*** Opening Dataset records ***

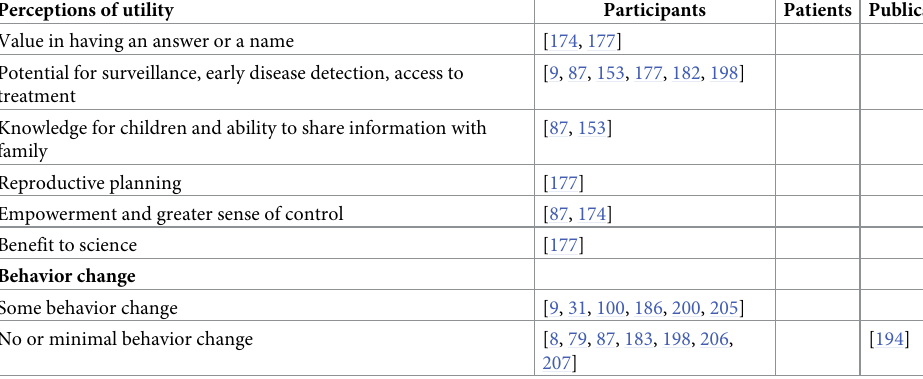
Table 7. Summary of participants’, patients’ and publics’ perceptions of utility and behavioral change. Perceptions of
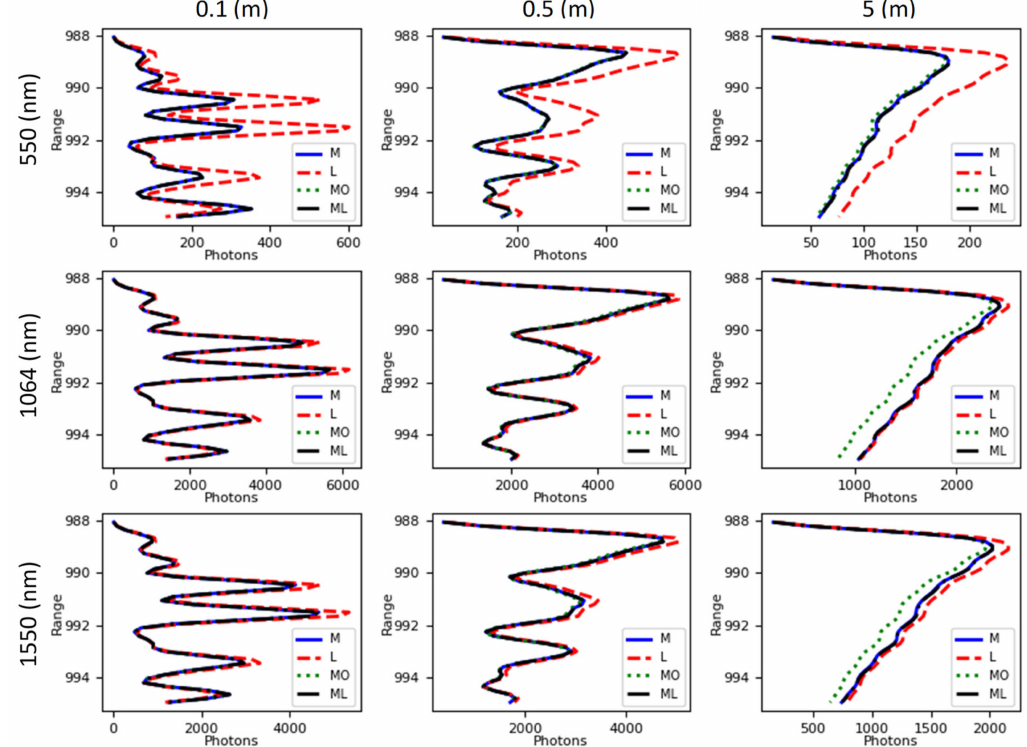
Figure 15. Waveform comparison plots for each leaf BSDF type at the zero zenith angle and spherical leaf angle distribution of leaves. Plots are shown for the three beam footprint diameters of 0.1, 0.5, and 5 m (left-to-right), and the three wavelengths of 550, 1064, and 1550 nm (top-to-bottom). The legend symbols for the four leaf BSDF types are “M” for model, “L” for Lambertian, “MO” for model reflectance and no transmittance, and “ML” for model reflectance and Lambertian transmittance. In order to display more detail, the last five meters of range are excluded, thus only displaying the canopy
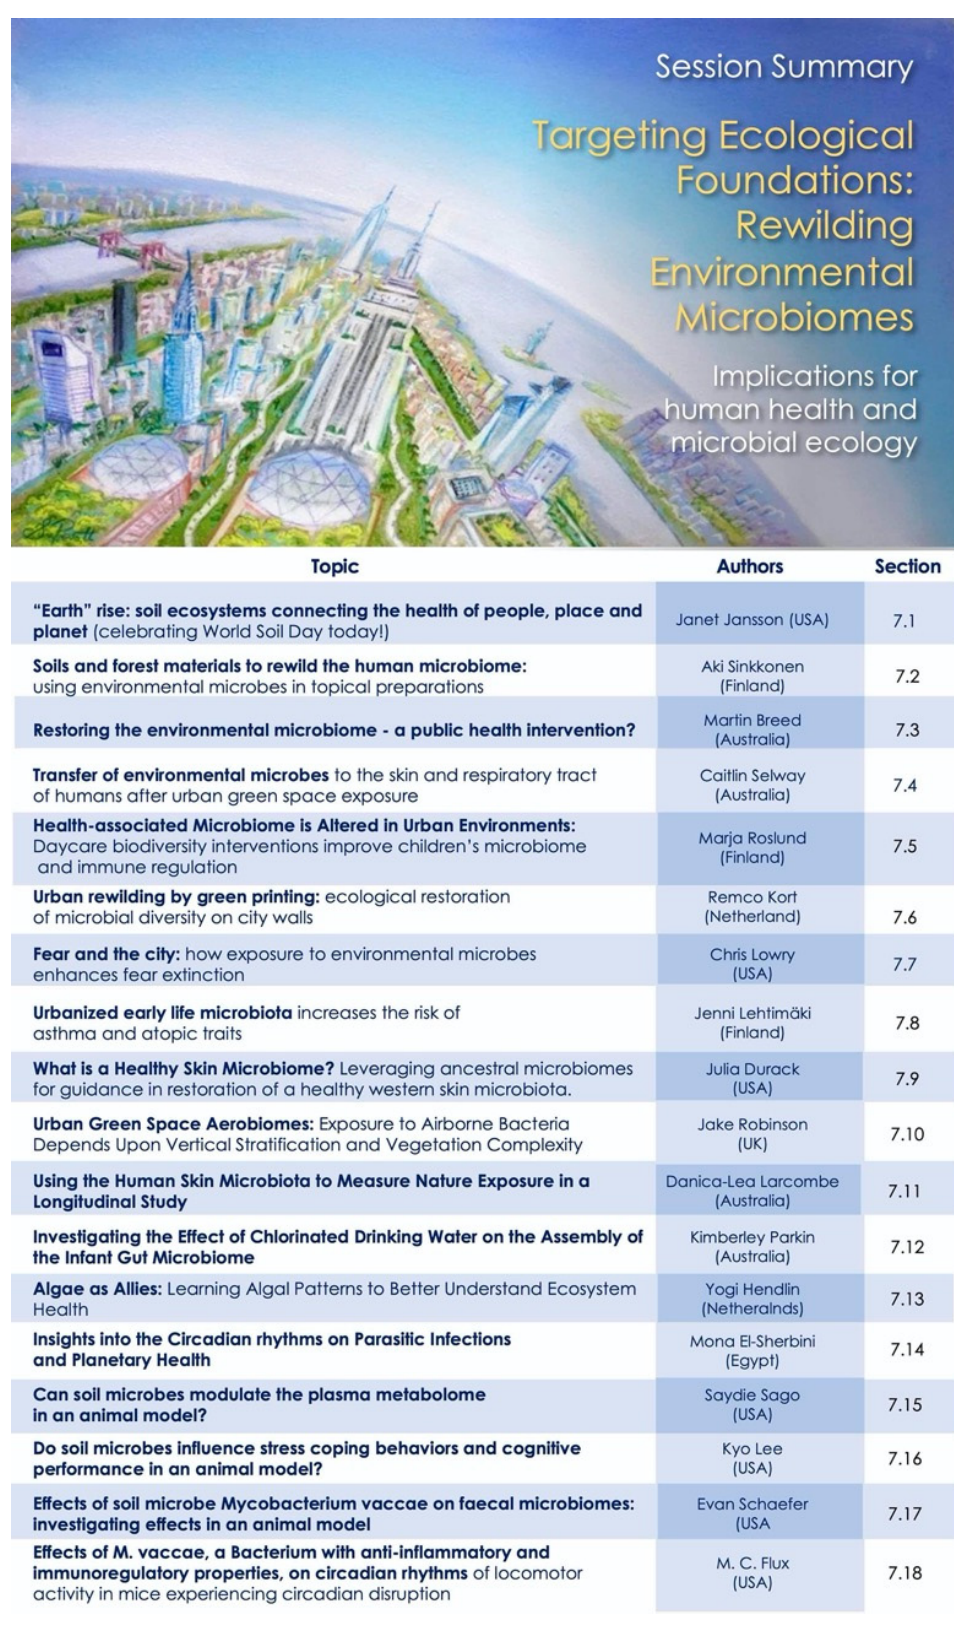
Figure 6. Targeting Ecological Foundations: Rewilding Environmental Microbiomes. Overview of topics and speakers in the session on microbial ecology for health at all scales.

*** Closing Dataset records ***
*** Opening Dataset records ***

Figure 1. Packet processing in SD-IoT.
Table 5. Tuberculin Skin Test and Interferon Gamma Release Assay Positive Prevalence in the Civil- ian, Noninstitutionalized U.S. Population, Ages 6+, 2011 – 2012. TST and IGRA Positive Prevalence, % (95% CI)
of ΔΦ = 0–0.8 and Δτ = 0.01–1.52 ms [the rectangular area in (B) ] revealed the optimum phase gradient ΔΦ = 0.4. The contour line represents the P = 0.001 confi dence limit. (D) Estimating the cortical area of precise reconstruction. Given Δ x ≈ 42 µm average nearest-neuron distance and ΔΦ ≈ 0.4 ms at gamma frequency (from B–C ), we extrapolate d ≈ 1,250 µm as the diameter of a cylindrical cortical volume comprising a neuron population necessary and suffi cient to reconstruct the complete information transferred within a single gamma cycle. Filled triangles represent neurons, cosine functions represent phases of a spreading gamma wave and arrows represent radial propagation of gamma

*** Closing Dataset records ***
*** Opening Dataset records ***

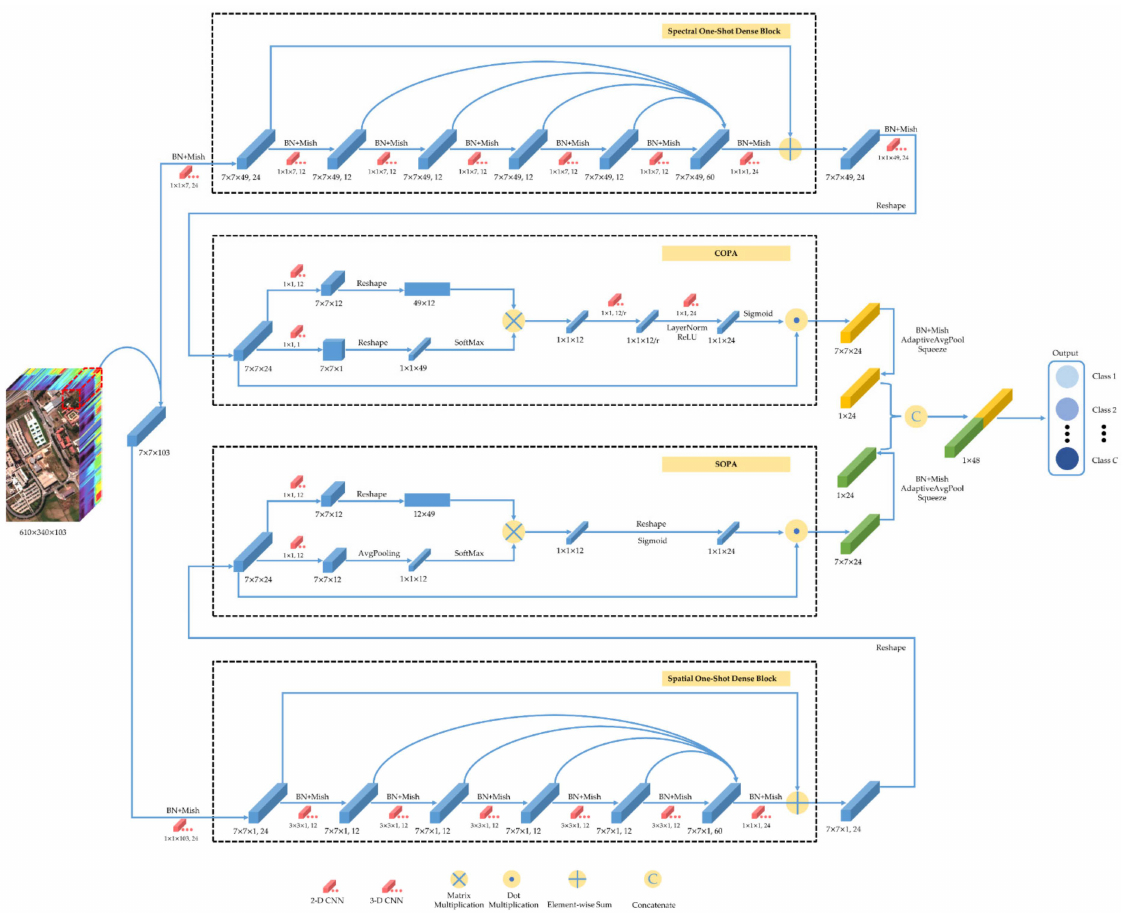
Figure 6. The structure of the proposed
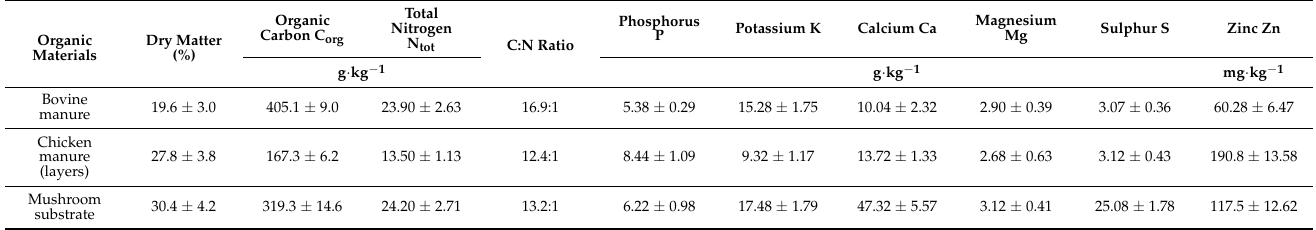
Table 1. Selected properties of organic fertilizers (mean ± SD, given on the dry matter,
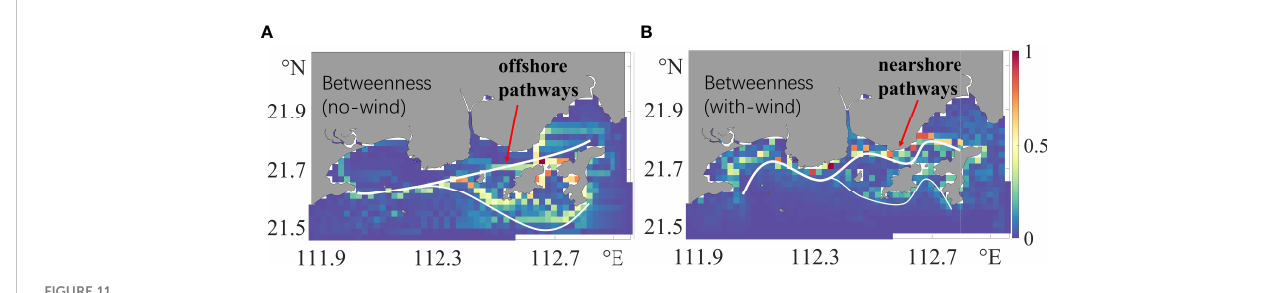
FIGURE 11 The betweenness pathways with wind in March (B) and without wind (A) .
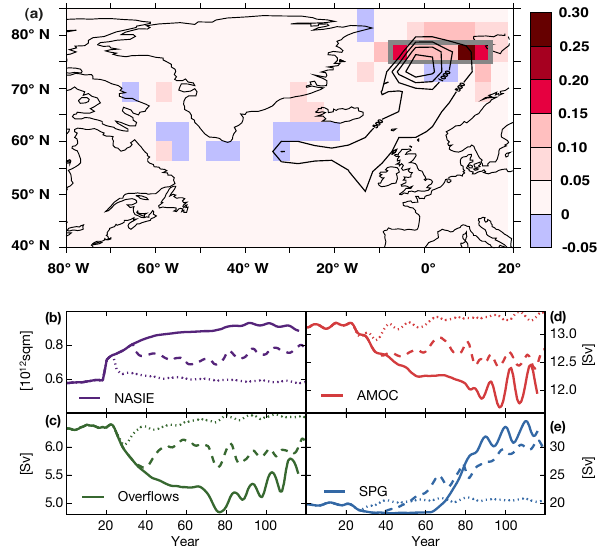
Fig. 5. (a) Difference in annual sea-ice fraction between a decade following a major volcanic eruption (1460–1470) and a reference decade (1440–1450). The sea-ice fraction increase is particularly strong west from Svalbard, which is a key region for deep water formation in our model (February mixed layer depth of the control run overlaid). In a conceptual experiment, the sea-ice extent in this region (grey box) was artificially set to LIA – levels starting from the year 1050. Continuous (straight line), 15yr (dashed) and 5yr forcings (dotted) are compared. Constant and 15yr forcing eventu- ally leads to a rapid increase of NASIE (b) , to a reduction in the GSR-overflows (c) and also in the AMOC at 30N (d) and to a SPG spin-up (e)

*** Closing Dataset records ***

### [About this exercise]
Leaving out all pictures, set down exactly the lines of the material above, from the line with "Figure 15. Waveform" to the line with "Figure 6. Targeting" inclusive, and no others.

### [Response]
Figure 15. Waveform comparison plots for each leaf BSDF type at the zero zenith angle and spherical leaf angle distribution of leaves. Plots are shown for the three beam footprint diameters of 0.1, 0.5, and 5 m (left-to-right), and the three wavelengths of 550, 1064, and 1550 nm (top-to-bottom). The legend symbols for the four leaf BSDF types are “M” for model, “L” for Lambertian, “MO” for model reflectance and no transmittance, and “ML” for model reflectance and Lambertian transmittance. In order to display more detail, the last five meters of range are excluded, thus only displaying the canopy
Figure 6. Targeting Ecological Foundations: Rewilding Environmental Microbiomes. Overview of topics and speakers in the session on microbial ecology for health at all scales.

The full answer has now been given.